What You Can Do Right Now

You don't need to become a policy expert. You need to know enough to protect your parent's coverage if things change. Here's how:

Find out exactly what coverage your parent has today. Not just "Medicare" — which type? Original Medicare with a supplement? Medicare Advantage? Part D prescription plan? Do they also have Medicaid? Write it down. You can't track changes if you don't know the baseline.

Check if they're dual eligible. If your parent has both Medicare and Medicaid, they're in the group most likely to be affected by Medicaid changes. Contact their State Health Insurance Assistance Program (SHIP) — it's free, and they can explain current eligibility and what to watch for.

Sign up for updates from a credible source. The Medicare Rights Center (which published the source I'm drawing from here) sends plain-language alerts when policies actually change. So does your state's SHIP program. Don't rely on news headlines or social media — by the time something goes viral, it's often garbled.

If open enrollment is coming up, don't assume this year will look like last year. Medicare's Annual Enrollment Period runs October 15 to December 7. If changes pass before then, plans and costs for 2027 could look different. Mark your calendar to review coverage actively, not automatically renew.

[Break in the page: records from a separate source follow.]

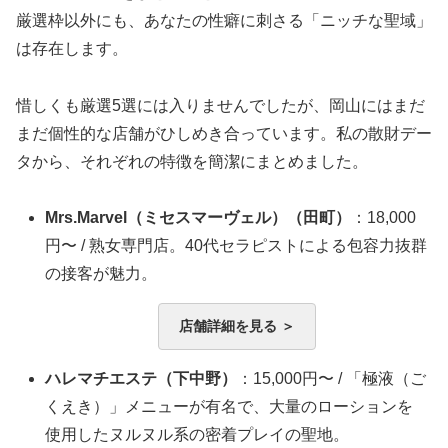
厳選枠以外にも、あなたの性癖に刺さる「ニッチな聖域」
は存在します。
惜しくも厳選5選には入りませんでしたが、岡山にはまだ
まだ個性的な店舗がひしめき合っています。私の散財デー
タから、それぞれの特徴を簡潔にまとめました。
Mrs.Marvel（ミセスマーヴェル）（田町）
：18,000
円〜 / 熟女専門店。40代セラピストによる包容力抜群
の接客が魅力。
店舗詳細を見る ＞
ハレマチエステ（下中野）
：15,000円〜 / 「極液（ご
くえき）」メニューが有名で、大量のローションを
使用したヌルヌル系の密着プレイの聖地。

The One Thing to Take Away

Legislative proposals are just that — proposals — until they're not. But this isn't a time to tune out because "nothing's decided yet."

Your job right now is to know what your parent has and set up a way to hear about it when things actually change. That's it. You're not fixing a problem today. You're making sure you'll hear about it in time to do something if you need to.

This stuff is complicated because it was built in layers over decades by people who weren't talking to each other. It's also important. Both things can be true.